● **How to complete this task**: In the material below, find the line that contains "Mission Garima" and the line that contains "Injury in Georgia", then write out exactly those two lines and everything between them.

=====

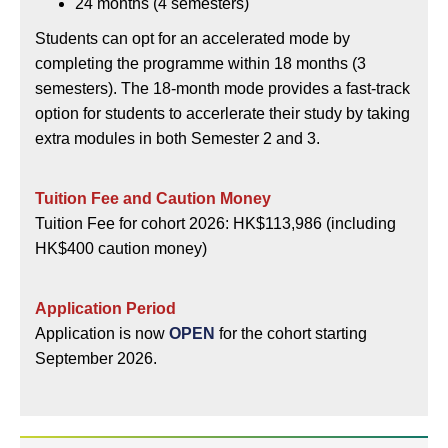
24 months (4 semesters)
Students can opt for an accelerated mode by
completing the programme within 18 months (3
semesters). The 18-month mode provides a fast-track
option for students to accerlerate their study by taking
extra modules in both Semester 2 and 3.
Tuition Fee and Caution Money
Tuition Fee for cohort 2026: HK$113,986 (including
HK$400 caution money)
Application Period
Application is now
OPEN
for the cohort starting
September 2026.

=====

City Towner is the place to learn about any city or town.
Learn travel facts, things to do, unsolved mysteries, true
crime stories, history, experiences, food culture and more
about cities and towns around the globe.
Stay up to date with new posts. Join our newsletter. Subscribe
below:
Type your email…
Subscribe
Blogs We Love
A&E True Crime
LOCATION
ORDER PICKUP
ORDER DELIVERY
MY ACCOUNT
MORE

=====

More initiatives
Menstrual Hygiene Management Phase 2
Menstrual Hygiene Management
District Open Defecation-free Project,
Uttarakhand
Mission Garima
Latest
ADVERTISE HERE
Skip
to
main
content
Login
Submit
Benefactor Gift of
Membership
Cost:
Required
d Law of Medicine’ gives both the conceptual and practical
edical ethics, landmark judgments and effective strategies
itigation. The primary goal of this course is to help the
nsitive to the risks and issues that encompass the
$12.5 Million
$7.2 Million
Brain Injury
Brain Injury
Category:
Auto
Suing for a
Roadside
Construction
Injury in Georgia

=====

● **Worked solution**:
Mission Garima
Latest
ADVERTISE HERE
Skip
to
main
content
Login
Submit
Benefactor Gift of
Membership
Cost:
Required
d Law of Medicine’ gives both the conceptual and practical
edical ethics, landmark judgments and effective strategies
itigation. The primary goal of this course is to help the
nsitive to the risks and issues that encompass the
$12.5 Million
$7.2 Million
Brain Injury
Brain Injury
Category:
Auto
Suing for a
Roadside
Construction
Injury in Georgia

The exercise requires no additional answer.